### Document excerpt
....................
Maybe you can combine both, eventually dependent on a target hook
can_compare_bitwise (mode) that would tell you if the target can efficiently
compare two registers in mode for bit equality.

Few comments on the patch itself.

+         new_bb = split_edge (ex);
+         then_bb = create_empty_bb (new_bb);
+         if (current_loops && new_bb->loop_father)
+           add_bb_to_loop (then_bb, new_bb->loop_father);

+         gsi = gsi_start_bb (new_bb);
+         t1 = make_rename_temp (TREE_TYPE (ref->mem), NULL);

Hmm, why do you need to re-load the value?  Don't you have both
the value as it was loaded before the loop and the new value (the lsm tmp reg)
already?  Why not simply remember the SSA name used?  Ah, because
store motion also uses make_rename_temp.  If you don't want to change
that (which would be good but inconvenient because of the required PHI
insertions), I'd change the code that performs the load in the pre-header to do

  SSA_NAME = ref->mem;
  rename-lsm-tmp = SSA_NAME;

so you can remember SSA_NAME and re-use it here.  That probably solves
your optimization issue, too.

+         stmt = gimple_build_assign (t1, unshare_expr (ref->mem));
+         gsi_insert_after (&gsi, stmt, GSI_CONTINUE_LINKING);
+         stmt = gimple_build_cond (NE_EXPR, t1, tmp_var,
+                                   NULL_TREE, NULL_TREE);

As I mentioned above you need to do a bitwise comparison (for example
we do not want to miss a store with -0.0 when the original value was 0.0,
but -0.0 == 0.0).  Thus you need to create two new temporaries
here to do the conversion (if it isn't already an integer mode).
....................
### Task inputs
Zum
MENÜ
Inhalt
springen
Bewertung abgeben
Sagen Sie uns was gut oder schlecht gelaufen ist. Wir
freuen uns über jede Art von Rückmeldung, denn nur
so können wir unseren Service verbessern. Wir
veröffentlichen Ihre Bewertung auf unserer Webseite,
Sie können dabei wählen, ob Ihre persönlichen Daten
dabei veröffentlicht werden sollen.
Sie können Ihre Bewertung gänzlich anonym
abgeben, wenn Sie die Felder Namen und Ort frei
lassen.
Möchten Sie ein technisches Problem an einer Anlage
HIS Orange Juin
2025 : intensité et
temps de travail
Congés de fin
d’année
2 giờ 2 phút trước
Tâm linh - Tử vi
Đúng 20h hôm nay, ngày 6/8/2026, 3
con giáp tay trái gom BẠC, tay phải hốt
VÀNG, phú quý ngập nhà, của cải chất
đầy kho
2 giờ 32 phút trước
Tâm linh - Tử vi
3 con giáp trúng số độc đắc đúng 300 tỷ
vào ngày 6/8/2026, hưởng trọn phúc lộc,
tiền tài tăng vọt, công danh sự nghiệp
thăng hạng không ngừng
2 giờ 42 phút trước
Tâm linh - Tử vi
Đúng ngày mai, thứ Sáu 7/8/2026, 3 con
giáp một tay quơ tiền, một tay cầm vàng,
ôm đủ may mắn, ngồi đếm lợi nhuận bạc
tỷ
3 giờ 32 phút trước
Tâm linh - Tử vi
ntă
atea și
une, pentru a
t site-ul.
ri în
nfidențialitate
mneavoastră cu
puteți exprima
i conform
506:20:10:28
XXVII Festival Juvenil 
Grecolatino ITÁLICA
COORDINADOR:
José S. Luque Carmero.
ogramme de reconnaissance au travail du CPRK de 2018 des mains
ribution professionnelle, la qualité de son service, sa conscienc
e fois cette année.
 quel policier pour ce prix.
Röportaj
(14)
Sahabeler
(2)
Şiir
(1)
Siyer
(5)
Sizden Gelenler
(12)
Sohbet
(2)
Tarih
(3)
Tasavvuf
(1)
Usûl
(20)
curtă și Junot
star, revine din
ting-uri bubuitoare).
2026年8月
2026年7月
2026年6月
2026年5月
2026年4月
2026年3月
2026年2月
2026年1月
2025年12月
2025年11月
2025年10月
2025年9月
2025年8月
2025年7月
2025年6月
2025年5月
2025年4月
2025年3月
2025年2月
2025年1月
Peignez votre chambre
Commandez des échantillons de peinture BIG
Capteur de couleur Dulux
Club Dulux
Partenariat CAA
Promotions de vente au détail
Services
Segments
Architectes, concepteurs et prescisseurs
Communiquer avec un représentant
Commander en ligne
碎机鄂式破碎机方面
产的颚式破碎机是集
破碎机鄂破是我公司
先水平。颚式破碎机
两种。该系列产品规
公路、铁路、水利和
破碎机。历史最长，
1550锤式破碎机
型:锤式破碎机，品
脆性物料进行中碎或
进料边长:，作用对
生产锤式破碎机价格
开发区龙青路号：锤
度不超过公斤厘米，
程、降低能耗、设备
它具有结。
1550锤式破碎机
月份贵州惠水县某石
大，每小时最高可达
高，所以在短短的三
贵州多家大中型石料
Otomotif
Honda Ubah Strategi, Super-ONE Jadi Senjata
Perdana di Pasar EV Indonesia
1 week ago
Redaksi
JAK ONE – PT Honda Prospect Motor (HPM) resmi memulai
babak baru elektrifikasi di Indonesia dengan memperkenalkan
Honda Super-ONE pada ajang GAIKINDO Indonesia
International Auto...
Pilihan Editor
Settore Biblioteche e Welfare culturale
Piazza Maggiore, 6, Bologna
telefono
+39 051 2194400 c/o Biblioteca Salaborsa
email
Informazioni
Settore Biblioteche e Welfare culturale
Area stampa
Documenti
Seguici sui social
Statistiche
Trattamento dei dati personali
....................
### Problems to work on
a - Edit the listing from its first line through the line with "506:20:10:28", replacing "Rückmeldung" with "Feedback" and keeping every other part of those lines unchanged.
b - Resume the review of the store motion patch, continuing after its last sentence.

### Answer list
a -
Zum
MENÜ
Inhalt
springen
Bewertung abgeben
Sagen Sie uns was gut oder schlecht gelaufen ist. Wir
freuen uns über jede Art von Feedback, denn nur
so können wir unseren Service verbessern. Wir
veröffentlichen Ihre Bewertung auf unserer Webseite,
Sie können dabei wählen, ob Ihre persönlichen Daten
dabei veröffentlicht werden sollen.
Sie können Ihre Bewertung gänzlich anonym
abgeben, wenn Sie die Felder Namen und Ort frei
lassen.
Möchten Sie ein technisches Problem an einer Anlage
HIS Orange Juin
2025 : intensité et
temps de travail
Congés de fin
d’année
2 giờ 2 phút trước
Tâm linh - Tử vi
Đúng 20h hôm nay, ngày 6/8/2026, 3
con giáp tay trái gom BẠC, tay phải hốt
VÀNG, phú quý ngập nhà, của cải chất
đầy kho
2 giờ 32 phút trước
Tâm linh - Tử vi
3 con giáp trúng số độc đắc đúng 300 tỷ
vào ngày 6/8/2026, hưởng trọn phúc lộc,
tiền tài tăng vọt, công danh sự nghiệp
thăng hạng không ngừng
2 giờ 42 phút trước
Tâm linh - Tử vi
Đúng ngày mai, thứ Sáu 7/8/2026, 3 con
giáp một tay quơ tiền, một tay cầm vàng,
ôm đủ may mắn, ngồi đếm lợi nhuận bạc
tỷ
3 giờ 32 phút trước
Tâm linh - Tử vi
ntă
atea și
une, pentru a
t site-ul.
ri în
nfidențialitate
mneavoastră cu
puteți exprima
i conform
506:20:10:28

b -
+         for (gsi = gsi_start_phis (old_dest); !gsi_end_p (gsi);
gsi_next (&gsi))
+           {
+             gimple phi = gsi_stmt (gsi);
+             unsigned i;
+
+             for (i = 0; i < gimple_phi_num_args (phi); i++)
+               if (gimple_phi_arg_edge (phi, i)->src == new_bb)
+                 {
+                   tree arg = gimple_phi_arg_def (phi, i);
+                   add_phi_arg (phi, arg, then_old_edge, UNKNOWN_LOCATION);
+                   update_stmt (phi);
+                 }
+           }

Hmm.  This is of course doing unnecessary work in case there are multiple
moved stores.  In fact splitting the exit edge is only necessary if there are
more than one predecessor.  Otherwise you can simply split the exit block
after inserting the new conditional after its labels.

+  if (opts->x_flag_tm)
+    {
+      if (opts->x_flag_non_call_exceptions)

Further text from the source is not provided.